### 抜粋本文
地元・志布志のクラブのコーチは…本業・獣医師!

 当時、志布志DCで指導をしていたのは、大脇雄三氏。水泳指導はボランティアで行っており、本職は獣医師である。大脇氏は水泳の技術的な部分は選手自身に任せ、「自分で考えて取り組め」と伝え続けた。その言葉通り、山口は常に自分で「どうすれば速くなるのか」を考え、試し、実行してきた。

「親にお願いして泳ぎをビデオで撮ってもらって、帰ってご飯を食べながらそれを見てインプットして。次の日は感じたことや試してみたいことをやる、みたいな練習の仕方でしたね。感覚は鋭いほうでしたから、泳ぎを自分で見て『ここが悪いな』と思ったところを自分で修正するのはうまかったと思います」

 大脇氏が作る基礎的な練習メニューは体力のベースとなった。

 それに加えて、上述のように自分で自分を客観視して、身体と対話しながら磨きあげた技術力が掛け合わさり、山口は急速に成長していった。

「あとは兄の影響も大きかったと思います。先に全国大会で優勝したのも兄でした。それを見て、僕も『兄と一緒に全国大会に行って活躍したい』と強く思うようになりました」

 そんな想いのもとで小学校時代から全国大会で活躍を見せると、中学2年時には100mと200mの平泳ぎで中学記録を樹立。高校に入っても快進撃は止まらず、2年生で北島が持っていた高校記録を更新すると、同年ペルーのリマで行われた世界ジュニア選手権の200m平泳ぎで、2分11秒70の記録で優勝。ジュニアの舞台ながら、世界一にも輝いた。

### やること
山口選手の成長を描いた本文から、「当時、志布志DCで指導をして」で始まり「台ながら、世界一にも輝いた。」まで続く部分を一字も変えずに書き写すこと。 本文だけを手がかりにすること。

### データ
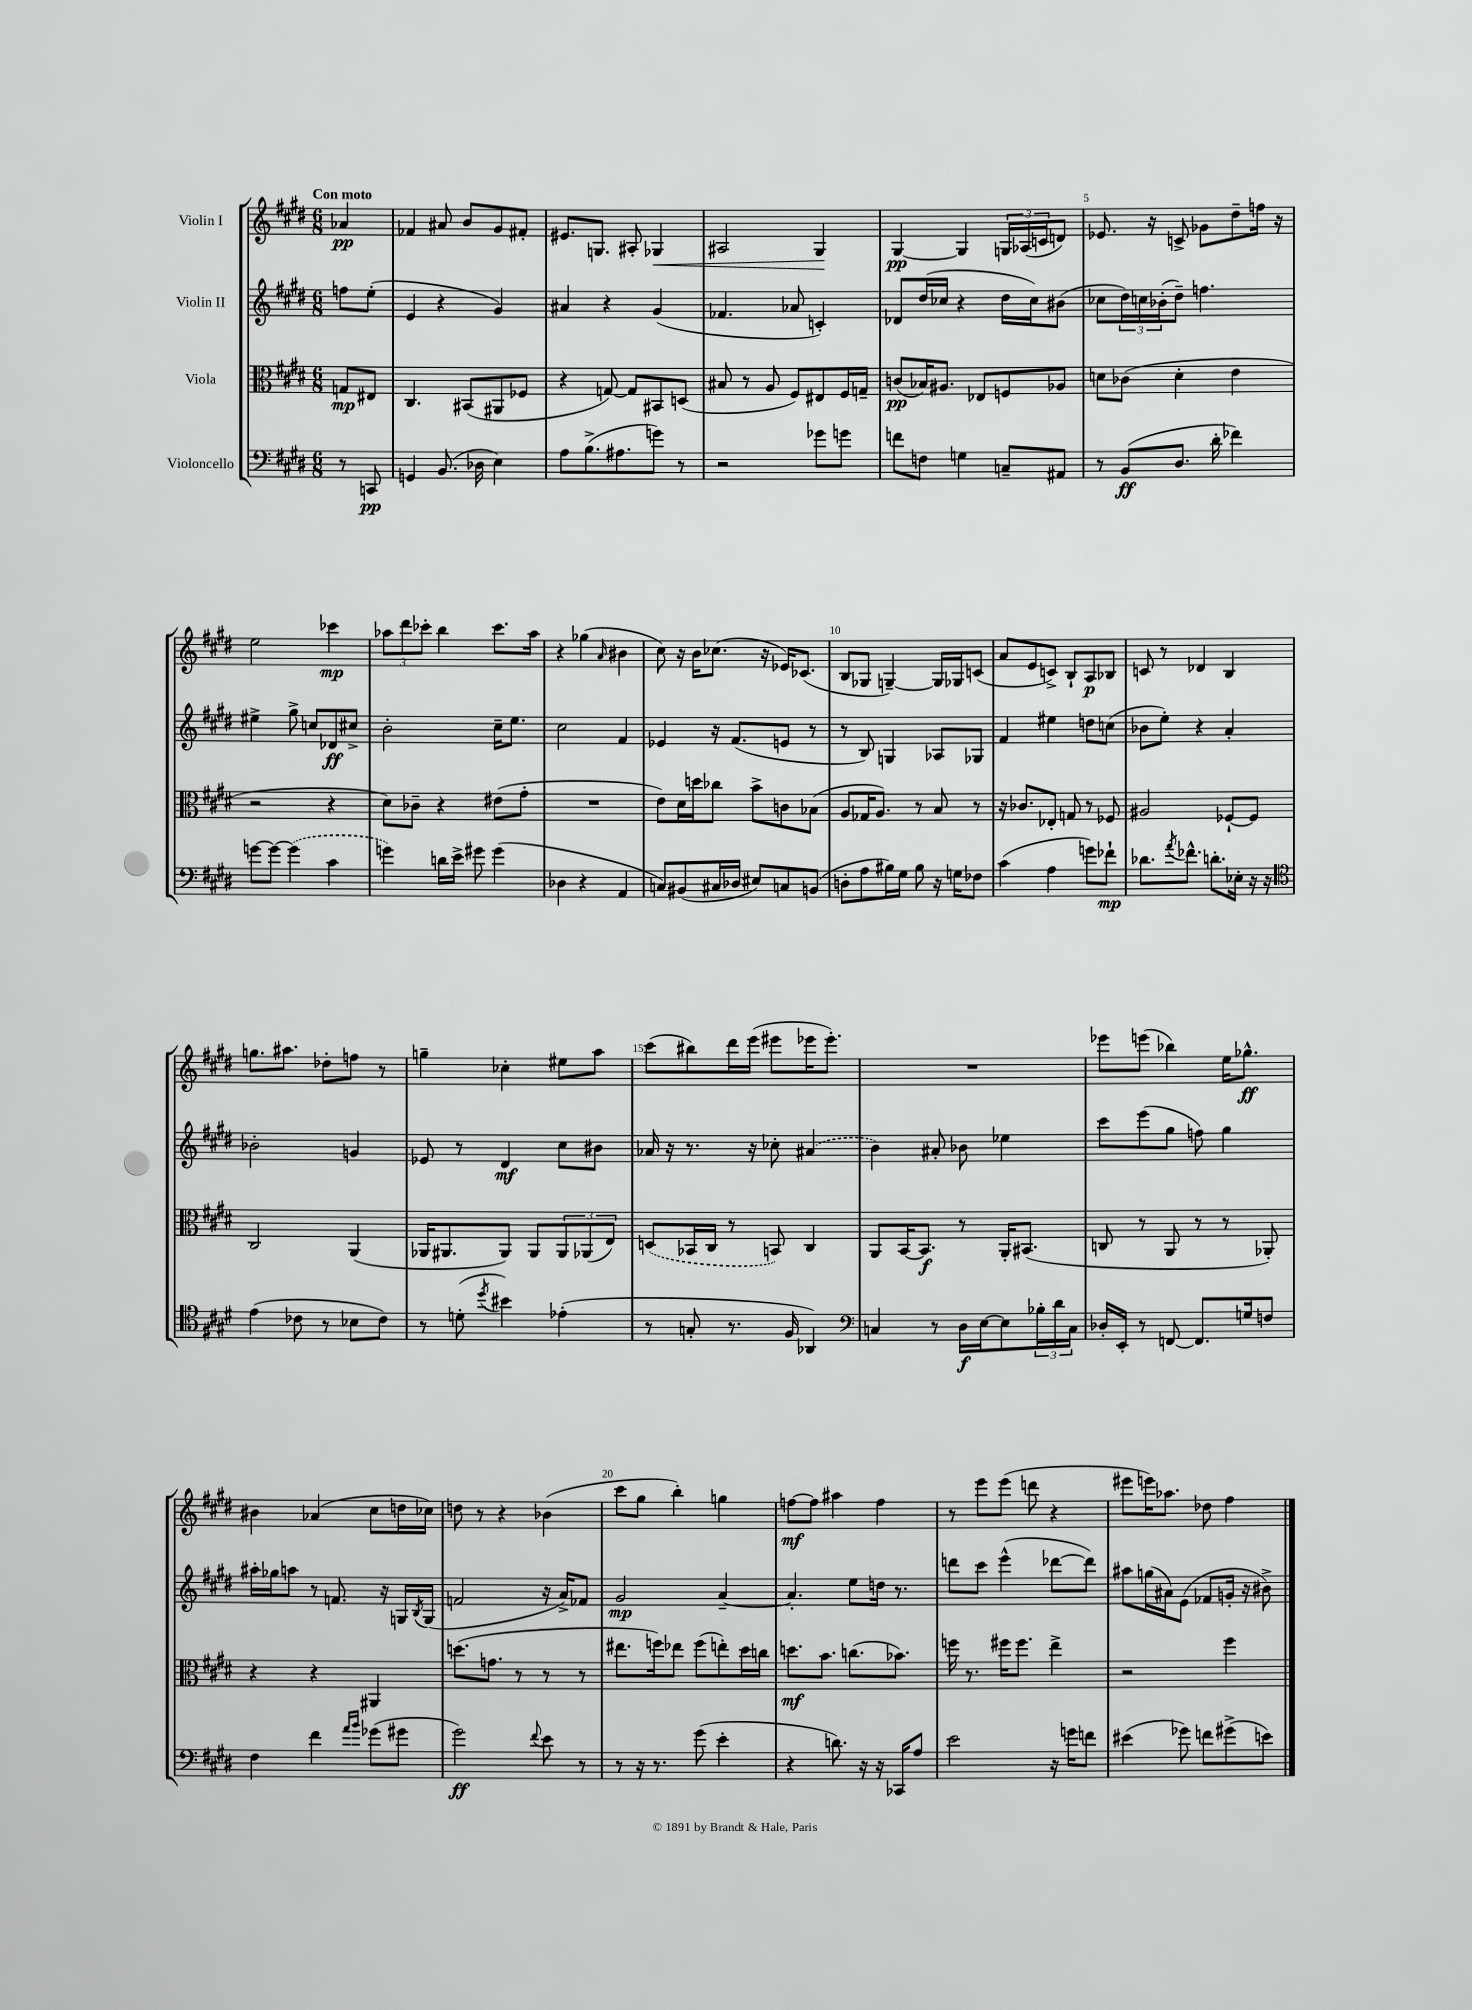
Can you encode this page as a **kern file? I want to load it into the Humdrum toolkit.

### 結果
当時、志布志DCで指導をしていたのは、大脇雄三氏。水泳指導はボランティアで行っており、本職は獣医師である。大脇氏は水泳の技術的な部分は選手自身に任せ、「自分で考えて取り組め」と伝え続けた。その言葉通り、山口は常に自分で「どうすれば速くなるのか」を考え、試し、実行してきた。

「親にお願いして泳ぎをビデオで撮ってもらって、帰ってご飯を食べながらそれを見てインプットして。次の日は感じたことや試してみたいことをやる、みたいな練習の仕方でしたね。感覚は鋭いほうでしたから、泳ぎを自分で見て『ここが悪いな』と思ったところを自分で修正するのはうまかったと思います」

 大脇氏が作る基礎的な練習メニューは体力のベースとなった。

 それに加えて、上述のように自分で自分を客観視して、身体と対話しながら磨きあげた技術力が掛け合わさり、山口は急速に成長していった。

「あとは兄の影響も大きかったと思います。先に全国大会で優勝したのも兄でした。それを見て、僕も『兄と一緒に全国大会に行って活躍したい』と強く思うようになりました」

 そんな想いのもとで小学校時代から全国大会で活躍を見せると、中学2年時には100mと200mの平泳ぎで中学記録を樹立。高校に入っても快進撃は止まらず、2年生で北島が持っていた高校記録を更新すると、同年ペルーのリマで行われた世界ジュニア選手権の200m平泳ぎで、2分11秒70の記録で優勝。ジュニアの舞台ながら、世界一にも輝いた。